The story jumps forward three decades, when Vaskov revisits the battlefield with an observing officer, an implied link to Rita’s son. The memory lingers as the girl from the opening scene—the future figure who will eventually bring a bouquet of flowers from a boyfriend—appears at a memorial dedicated to the five young women who died in that hidden corner of the war. She pauses, places the flowers at the marker, and, with the weight of history in her steps, pays her respects alongside the surviving veteran and the present-day witness to their sacrifice.
Five girls… five young girls were here, only five, and you did not pass! You’ll croak here, everyone will croak!.. I’ll kill each of you with my own hands… with my own hands!

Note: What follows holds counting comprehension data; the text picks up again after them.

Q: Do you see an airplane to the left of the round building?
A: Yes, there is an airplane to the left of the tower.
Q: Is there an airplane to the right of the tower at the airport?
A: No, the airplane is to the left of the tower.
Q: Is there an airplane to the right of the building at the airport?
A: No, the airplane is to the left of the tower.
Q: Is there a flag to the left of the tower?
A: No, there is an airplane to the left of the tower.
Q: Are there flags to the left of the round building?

In this story of wartime grit and quiet heroism, courage is measured not only by battlefield victories but by the endurance to care for family, to protect one another, and to carry memories forward. The film blends intimate character studies with stark combat sequences, painting a textured portrait of a unit forged through shared danger and mutual reliance. The cast, including [Olga Ostroumova], [Ekaterina Markova], [Elena Drapeko], [Irina Dolganova], [Irina Shevchuk], [Andrey Martynov], and [Yuriy Sorokin], brings to life a group of women whose quiet strength and stubborn resolve illuminate the human cost of war and the enduring bonds that survive long after the last gun has fallen silent.